**EXTRACTED DATA**
⁂

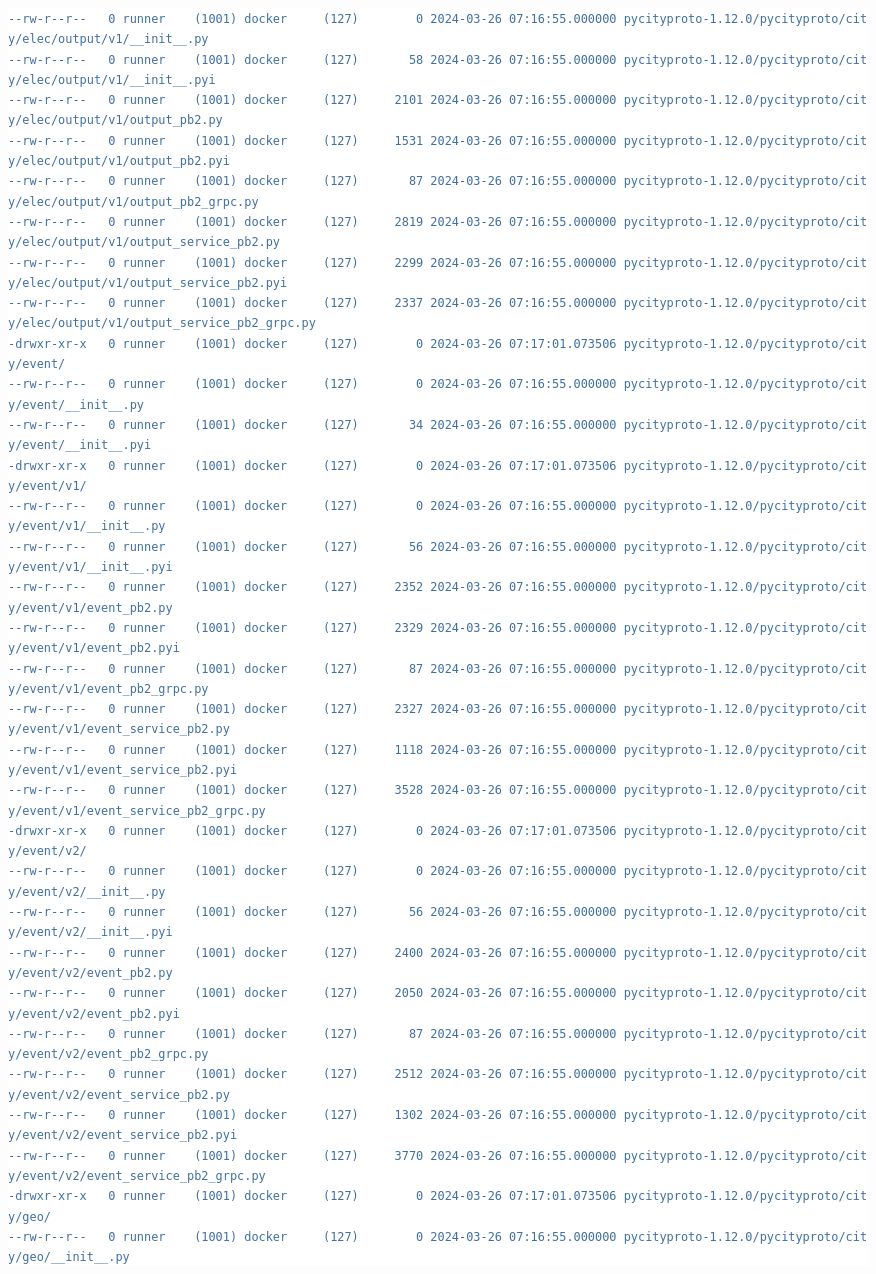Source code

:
 ```diff
--rw-r--r--   0 runner    (1001) docker     (127)        0 2024-03-26 07:16:55.000000 pycityproto-1.12.0/pycityproto/city/elec/output/v1/__init__.py
--rw-r--r--   0 runner    (1001) docker     (127)       58 2024-03-26 07:16:55.000000 pycityproto-1.12.0/pycityproto/city/elec/output/v1/__init__.pyi
--rw-r--r--   0 runner    (1001) docker     (127)     2101 2024-03-26 07:16:55.000000 pycityproto-1.12.0/pycityproto/city/elec/output/v1/output_pb2.py
--rw-r--r--   0 runner    (1001) docker     (127)     1531 2024-03-26 07:16:55.000000 pycityproto-1.12.0/pycityproto/city/elec/output/v1/output_pb2.pyi
--rw-r--r--   0 runner    (1001) docker     (127)       87 2024-03-26 07:16:55.000000 pycityproto-1.12.0/pycityproto/city/elec/output/v1/output_pb2_grpc.py
--rw-r--r--   0 runner    (1001) docker     (127)     2819 2024-03-26 07:16:55.000000 pycityproto-1.12.0/pycityproto/city/elec/output/v1/output_service_pb2.py
--rw-r--r--   0 runner    (1001) docker     (127)     2299 2024-03-26 07:16:55.000000 pycityproto-1.12.0/pycityproto/city/elec/output/v1/output_service_pb2.pyi
--rw-r--r--   0 runner    (1001) docker     (127)     2337 2024-03-26 07:16:55.000000 pycityproto-1.12.0/pycityproto/city/elec/output/v1/output_service_pb2_grpc.py
-drwxr-xr-x   0 runner    (1001) docker     (127)        0 2024-03-26 07:17:01.073506 pycityproto-1.12.0/pycityproto/city/event/
--rw-r--r--   0 runner    (1001) docker     (127)        0 2024-03-26 07:16:55.000000 pycityproto-1.12.0/pycityproto/city/event/__init__.py
--rw-r--r--   0 runner    (1001) docker     (127)       34 2024-03-26 07:16:55.000000 pycityproto-1.12.0/pycityproto/city/event/__init__.pyi
-drwxr-xr-x   0 runner    (1001) docker     (127)        0 2024-03-26 07:17:01.073506 pycityproto-1.12.0/pycityproto/city/event/v1/
--rw-r--r--   0 runner    (1001) docker     (127)        0 2024-03-26 07:16:55.000000 pycityproto-1.12.0/pycityproto/city/event/v1/__init__.py
--rw-r--r--   0 runner    (1001) docker     (127)       56 2024-03-26 07:16:55.000000 pycityproto-1.12.0/pycityproto/city/event/v1/__init__.pyi
--rw-r--r--   0 runner    (1001) docker     (127)     2352 2024-03-26 07:16:55.000000 pycityproto-1.12.0/pycityproto/city/event/v1/event_pb2.py
--rw-r--r--   0 runner    (1001) docker     (127)     2329 2024-03-26 07:16:55.000000 pycityproto-1.12.0/pycityproto/city/event/v1/event_pb2.pyi
--rw-r--r--   0 runner    (1001) docker     (127)       87 2024-03-26 07:16:55.000000 pycityproto-1.12.0/pycityproto/city/event/v1/event_pb2_grpc.py
--rw-r--r--   0 runner    (1001) docker     (127)     2327 2024-03-26 07:16:55.000000 pycityproto-1.12.0/pycityproto/city/event/v1/event_service_pb2.py
--rw-r--r--   0 runner    (1001) docker     (127)     1118 2024-03-26 07:16:55.000000 pycityproto-1.12.0/pycityproto/city/event/v1/event_service_pb2.pyi
--rw-r--r--   0 runner    (1001) docker     (127)     3528 2024-03-26 07:16:55.000000 pycityproto-1.12.0/pycityproto/city/event/v1/event_service_pb2_grpc.py
-drwxr-xr-x   0 runner    (1001) docker     (127)        0 2024-03-26 07:17:01.073506 pycityproto-1.12.0/pycityproto/city/event/v2/
--rw-r--r--   0 runner    (1001) docker     (127)        0 2024-03-26 07:16:55.000000 pycityproto-1.12.0/pycityproto/city/event/v2/__init__.py
--rw-r--r--   0 runner    (1001) docker     (127)       56 2024-03-26 07:16:55.000000 pycityproto-1.12.0/pycityproto/city/event/v2/__init__.pyi
--rw-r--r--   0 runner    (1001) docker     (127)     2400 2024-03-26 07:16:55.000000 pycityproto-1.12.0/pycityproto/city/event/v2/event_pb2.py
--rw-r--r--   0 runner    (1001) docker     (127)     2050 2024-03-26 07:16:55.000000 pycityproto-1.12.0/pycityproto/city/event/v2/event_pb2.pyi
--rw-r--r--   0 runner    (1001) docker     (127)       87 2024-03-26 07:16:55.000000 pycityproto-1.12.0/pycityproto/city/event/v2/event_pb2_grpc.py
--rw-r--r--   0 runner    (1001) docker     (127)     2512 2024-03-26 07:16:55.000000 pycityproto-1.12.0/pycityproto/city/event/v2/event_service_pb2.py
--rw-r--r--   0 runner    (1001) docker     (127)     1302 2024-03-26 07:16:55.000000 pycityproto-1.12.0/pycityproto/city/event/v2/event_service_pb2.pyi
--rw-r--r--   0 runner    (1001) docker     (127)     3770 2024-03-26 07:16:55.000000 pycityproto-1.12.0/pycityproto/city/event/v2/event_service_pb2_grpc.py
-drwxr-xr-x   0 runner    (1001) docker     (127)        0 2024-03-26 07:17:01.073506 pycityproto-1.12.0/pycityproto/city/geo/
--rw-r--r--   0 runner    (1001) docker     (127)        0 2024-03-26 07:16:55.000000 pycityproto-1.12.0/pycityproto/city/geo/__init__.py
```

⁂

**WHAT THE TASK ASKS**
Can you restate all the records above word for word while dropping the pictures?

**REPLY TO THE TASK**
Source code

:
 ```diff
--rw-r--r--   0 runner    (1001) docker     (127)        0 2024-03-26 07:16:55.000000 pycityproto-1.12.0/pycityproto/city/elec/output/v1/__init__.py
--rw-r--r--   0 runner    (1001) docker     (127)       58 2024-03-26 07:16:55.000000 pycityproto-1.12.0/pycityproto/city/elec/output/v1/__init__.pyi
--rw-r--r--   0 runner    (1001) docker     (127)     2101 2024-03-26 07:16:55.000000 pycityproto-1.12.0/pycityproto/city/elec/output/v1/output_pb2.py
--rw-r--r--   0 runner    (1001) docker     (127)     1531 2024-03-26 07:16:55.000000 pycityproto-1.12.0/pycityproto/city/elec/output/v1/output_pb2.pyi
--rw-r--r--   0 runner    (1001) docker     (127)       87 2024-03-26 07:16:55.000000 pycityproto-1.12.0/pycityproto/city/elec/output/v1/output_pb2_grpc.py
--rw-r--r--   0 runner    (1001) docker     (127)     2819 2024-03-26 07:16:55.000000 pycityproto-1.12.0/pycityproto/city/elec/output/v1/output_service_pb2.py
--rw-r--r--   0 runner    (1001) docker     (127)     2299 2024-03-26 07:16:55.000000 pycityproto-1.12.0/pycityproto/city/elec/output/v1/output_service_pb2.pyi
--rw-r--r--   0 runner    (1001) docker     (127)     2337 2024-03-26 07:16:55.000000 pycityproto-1.12.0/pycityproto/city/elec/output/v1/output_service_pb2_grpc.py
-drwxr-xr-x   0 runner    (1001) docker     (127)        0 2024-03-26 07:17:01.073506 pycityproto-1.12.0/pycityproto/city/event/
--rw-r--r--   0 runner    (1001) docker     (127)        0 2024-03-26 07:16:55.000000 pycityproto-1.12.0/pycityproto/city/event/__init__.py
--rw-r--r--   0 runner    (1001) docker     (127)       34 2024-03-26 07:16:55.000000 pycityproto-1.12.0/pycityproto/city/event/__init__.pyi
-drwxr-xr-x   0 runner    (1001) docker     (127)        0 2024-03-26 07:17:01.073506 pycityproto-1.12.0/pycityproto/city/event/v1/
--rw-r--r--   0 runner    (1001) docker     (127)        0 2024-03-26 07:16:55.000000 pycityproto-1.12.0/pycityproto/city/event/v1/__init__.py
--rw-r--r--   0 runner    (1001) docker     (127)       56 2024-03-26 07:16:55.000000 pycityproto-1.12.0/pycityproto/city/event/v1/__init__.pyi
--rw-r--r--   0 runner    (1001) docker     (127)     2352 2024-03-26 07:16:55.000000 pycityproto-1.12.0/pycityproto/city/event/v1/event_pb2.py
--rw-r--r--   0 runner    (1001) docker     (127)     2329 2024-03-26 07:16:55.000000 pycityproto-1.12.0/pycityproto/city/event/v1/event_pb2.pyi
--rw-r--r--   0 runner    (1001) docker     (127)       87 2024-03-26 07:16:55.000000 pycityproto-1.12.0/pycityproto/city/event/v1/event_pb2_grpc.py
--rw-r--r--   0 runner    (1001) docker     (127)     2327 2024-03-26 07:16:55.000000 pycityproto-1.12.0/pycityproto/city/event/v1/event_service_pb2.py
--rw-r--r--   0 runner    (1001) docker     (127)     1118 2024-03-26 07:16:55.000000 pycityproto-1.12.0/pycityproto/city/event/v1/event_service_pb2.pyi
--rw-r--r--   0 runner    (1001) docker     (127)     3528 2024-03-26 07:16:55.000000 pycityproto-1.12.0/pycityproto/city/event/v1/event_service_pb2_grpc.py
-drwxr-xr-x   0 runner    (1001) docker     (127)        0 2024-03-26 07:17:01.073506 pycityproto-1.12.0/pycityproto/city/event/v2/
--rw-r--r--   0 runner    (1001) docker     (127)        0 2024-03-26 07:16:55.000000 pycityproto-1.12.0/pycityproto/city/event/v2/__init__.py
--rw-r--r--   0 runner    (1001) docker     (127)       56 2024-03-26 07:16:55.000000 pycityproto-1.12.0/pycityproto/city/event/v2/__init__.pyi
--rw-r--r--   0 runner    (1001) docker     (127)     2400 2024-03-26 07:16:55.000000 pycityproto-1.12.0/pycityproto/city/event/v2/event_pb2.py
--rw-r--r--   0 runner    (1001) docker     (127)     2050 2024-03-26 07:16:55.000000 pycityproto-1.12.0/pycityproto/city/event/v2/event_pb2.pyi
--rw-r--r--   0 runner    (1001) docker     (127)       87 2024-03-26 07:16:55.000000 pycityproto-1.12.0/pycityproto/city/event/v2/event_pb2_grpc.py
--rw-r--r--   0 runner    (1001) docker     (127)     2512 2024-03-26 07:16:55.000000 pycityproto-1.12.0/pycityproto/city/event/v2/event_service_pb2.py
--rw-r--r--   0 runner    (1001) docker     (127)     1302 2024-03-26 07:16:55.000000 pycityproto-1.12.0/pycityproto/city/event/v2/event_service_pb2.pyi
--rw-r--r--   0 runner    (1001) docker     (127)     3770 2024-03-26 07:16:55.000000 pycityproto-1.12.0/pycityproto/city/event/v2/event_service_pb2_grpc.py
-drwxr-xr-x   0 runner    (1001) docker     (127)        0 2024-03-26 07:17:01.073506 pycityproto-1.12.0/pycityproto/city/geo/
--rw-r--r--   0 runner    (1001) docker     (127)        0 2024-03-26 07:16:55.000000 pycityproto-1.12.0/pycityproto/city/geo/__init__.py
```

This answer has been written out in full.